Going through the entries below, copy out each line that contains "easy".

Available records ::
BEGIN
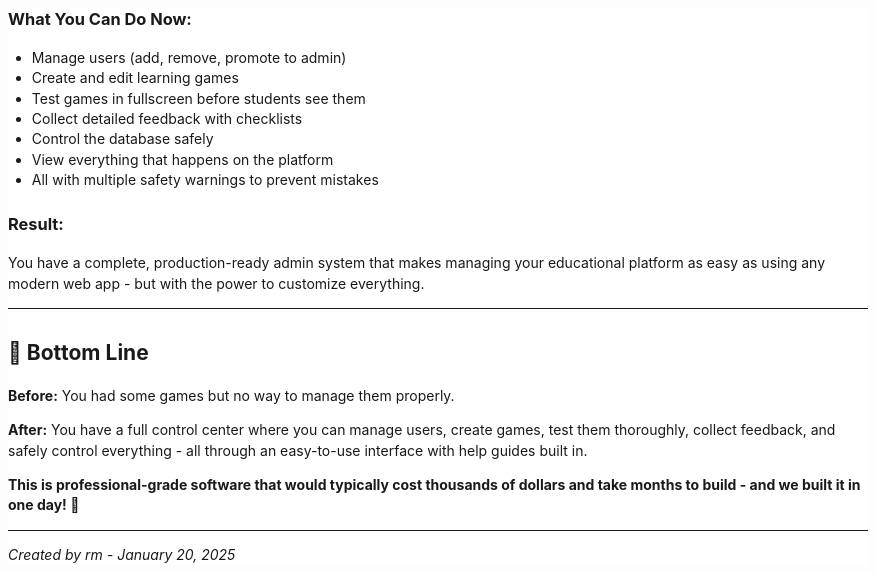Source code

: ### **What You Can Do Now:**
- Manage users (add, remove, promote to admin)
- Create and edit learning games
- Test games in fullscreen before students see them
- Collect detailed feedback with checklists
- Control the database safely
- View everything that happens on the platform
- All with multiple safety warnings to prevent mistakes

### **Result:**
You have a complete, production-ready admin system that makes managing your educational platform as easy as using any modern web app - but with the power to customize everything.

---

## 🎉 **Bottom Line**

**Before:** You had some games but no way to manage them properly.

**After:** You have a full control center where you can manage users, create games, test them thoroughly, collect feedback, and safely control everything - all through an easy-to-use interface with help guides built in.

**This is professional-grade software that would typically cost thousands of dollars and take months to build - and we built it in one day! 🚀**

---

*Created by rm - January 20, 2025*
END
Answer to the problem ::
You have a complete, production-ready admin system that makes managing your educational platform as easy as using any modern web app - but with the power to customize everything.
**After:** You have a full control center where you can manage users, create games, test them thoroughly, collect feedback, and safely control everything - all through an easy-to-use interface with help guides built in.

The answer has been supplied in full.